- What you will do: All lines from the one containing "For every layout" through the end of the data below are to be transcribed exactly. Leave out the rest.

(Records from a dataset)
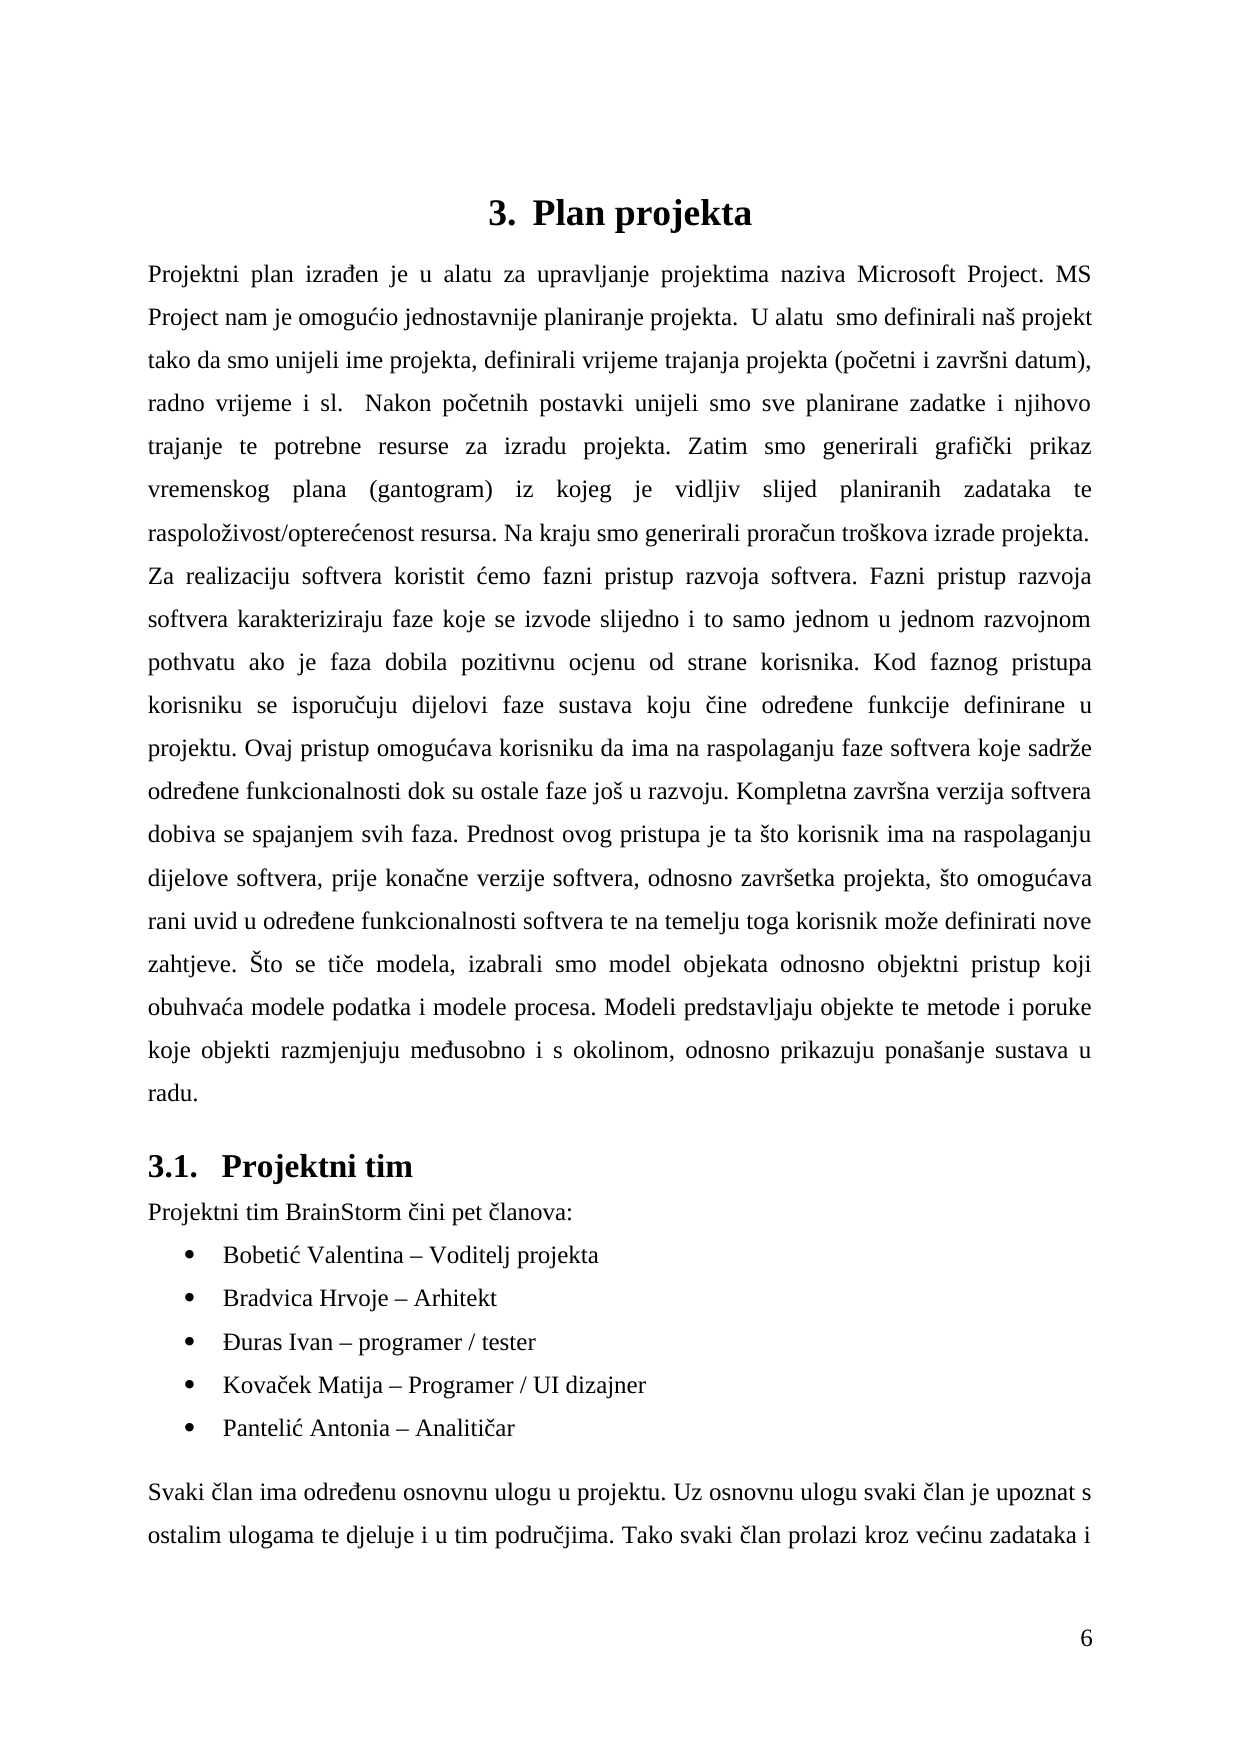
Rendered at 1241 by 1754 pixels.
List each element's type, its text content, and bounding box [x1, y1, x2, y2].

list Bradvica Hrvoje – Arhitekt [185, 1283, 1093, 1312]
text Projektni plan izrađen je u alatu za upravljanje projektima naziva Microsoft Project. MS Project nam je omogućio jednostavnije planiranje projekta. U alatu smo definirali naš projekt tako da smo unijeli ime projekta, definirali vrijeme trajanja projekta (početni i završni datum), radno vrijeme i sl. Nakon početnih postavki unijeli smo sve planirane zadatke i njihovo trajanje te potrebne resurse za izradu projekta. Zatim smo generirali grafički prikaz vremenskog plana (gantogram) iz kojeg je vidljiv slijed planiranih zadataka te raspoloživost/opterećenost resursa. Na kraju smo generirali proračun troškova izrade projekta. [148, 259, 1093, 546]
list Pantelić Antonia – Analitičar [185, 1413, 1093, 1442]
text Projektni tim [148, 1146, 1093, 1185]
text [148, 1477, 1093, 1549]
text Projektni tim BrainStorm čini pet članova: [148, 1197, 1093, 1226]
text Plan projekta [148, 191, 1093, 234]
text Za realizaciju softvera koristit ćemo fazni pristup razvoja softvera. Fazni pristup razvoja softvera karakteriziraju faze koje se izvode slijedno i to samo jednom u jednom razvojnom pothvatu ako je faza dobila pozitivnu ocjenu od strane korisnika. Kod faznog pristupa korisniku se isporučuju dijelovi faze sustava koju čine određene funkcije definirane u projektu. Ovaj pristup omogućava korisniku da ima na raspolaganju faze softvera koje sadrže određene funkcionalnosti dok su ostale faze još u razvoju. Kompletna završna verzija softvera dobiva se spajanjem svih faza. Prednost ovog pristupa je ta što korisnik ima na raspolaganju dijelove softvera, prije konačne verzije softvera, odnosno završetka projekta, što omogućava rani uvid u određene funkcionalnosti softvera te na temelju toga korisnik može definirati nove zahtjeve. Što se tiče modela, izabrali smo model objekata odnosno objektni pristup koji obuhvaća modele podatka i modele procesa. Modeli predstavljaju objekte te metode i poruke koje objekti razmjenjuju međusobno i s okolinom, odnosno prikazuju ponašanje sustava u radu. [148, 561, 1093, 1107]
list Đuras Ivan – programer / tester [185, 1327, 1093, 1355]
list Kovaček Matija – Programer / UI dizajner [185, 1370, 1093, 1398]
list Bobetić Valentina – Voditelj projekta [185, 1240, 1093, 1269]
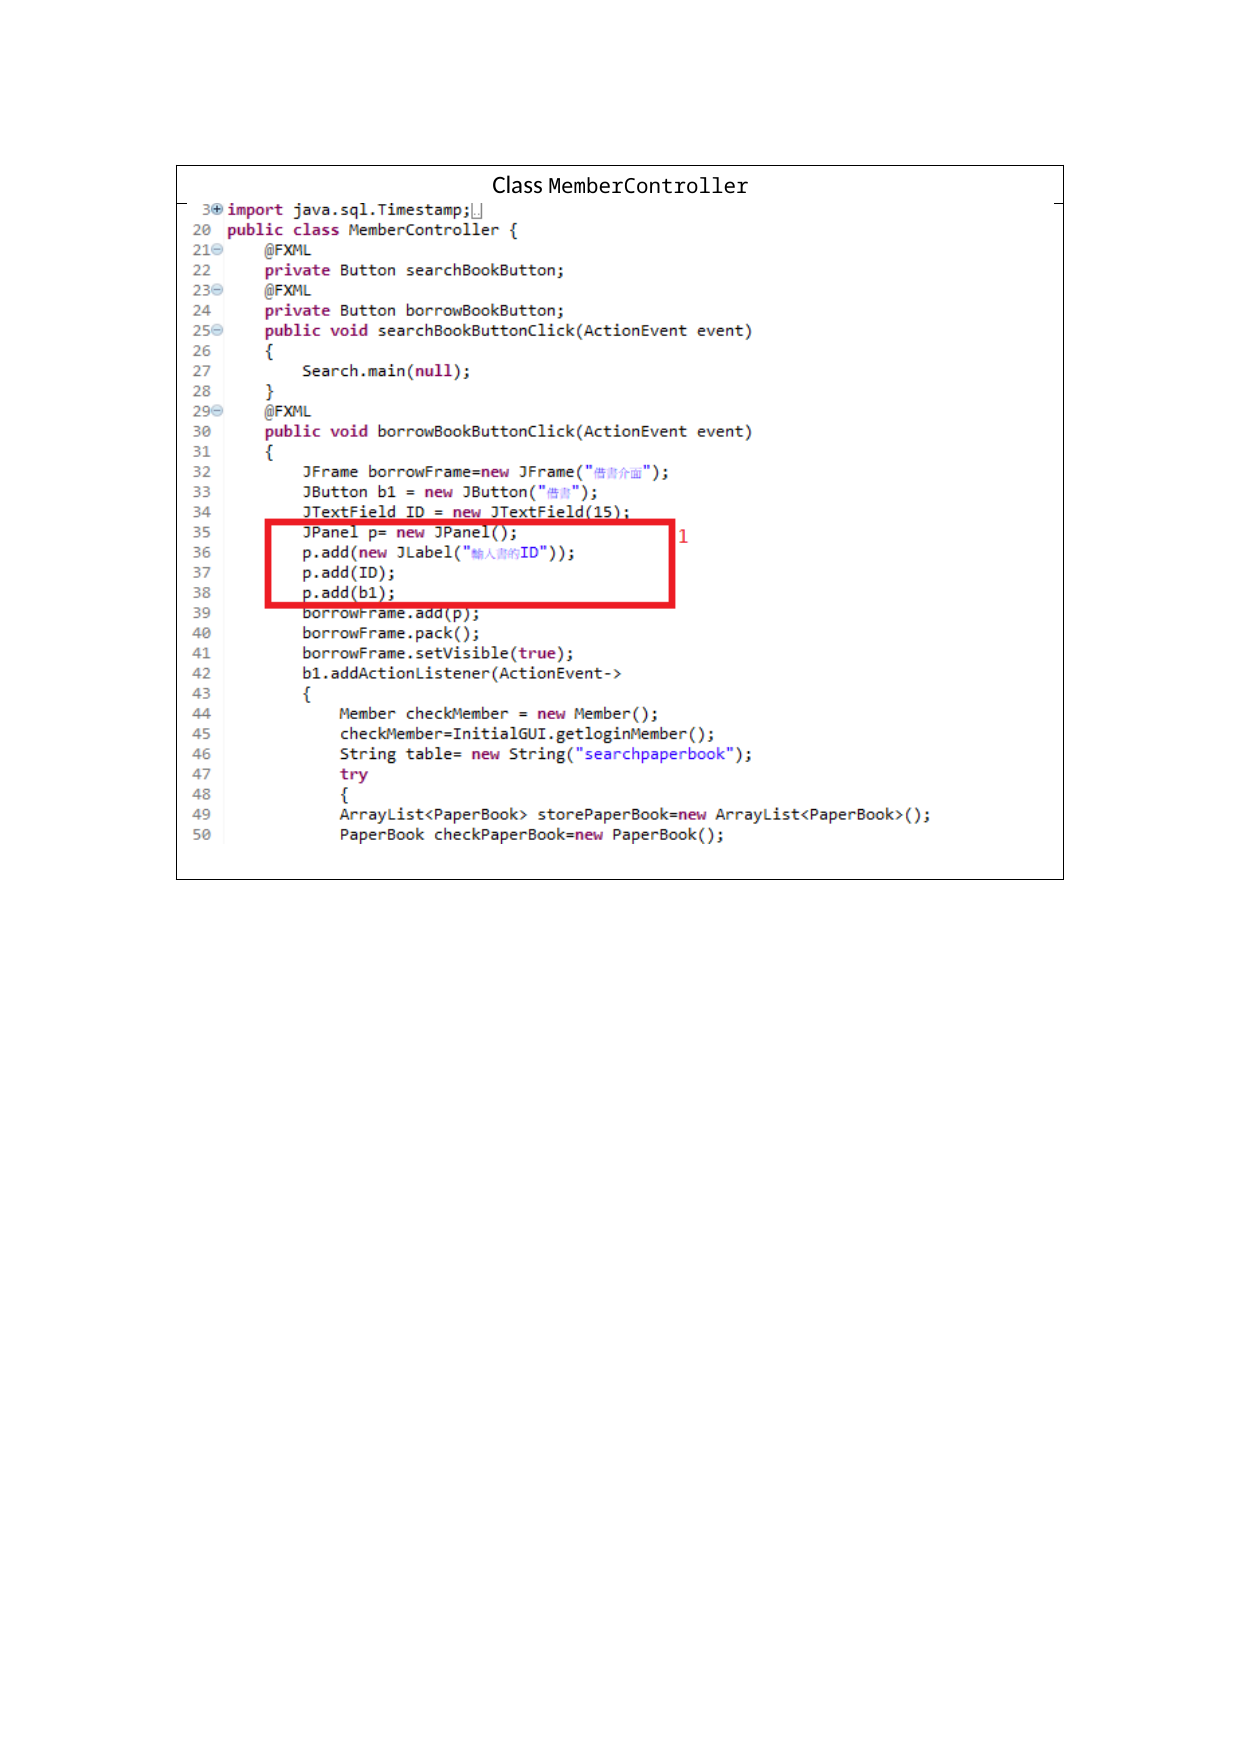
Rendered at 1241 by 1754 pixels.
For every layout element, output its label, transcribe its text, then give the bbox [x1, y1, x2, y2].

table_cell [177, 204, 1063, 879]
picture [187, 203, 1054, 844]
table_header Class MemberController [177, 166, 1063, 203]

- Response:
For every layout element, output its label, transcribe its text, then give the bbox [x1, y1, x2, y2].

table_cell [177, 204, 1063, 879]
picture [187, 203, 1054, 844]
table_header Class MemberController [177, 166, 1063, 203]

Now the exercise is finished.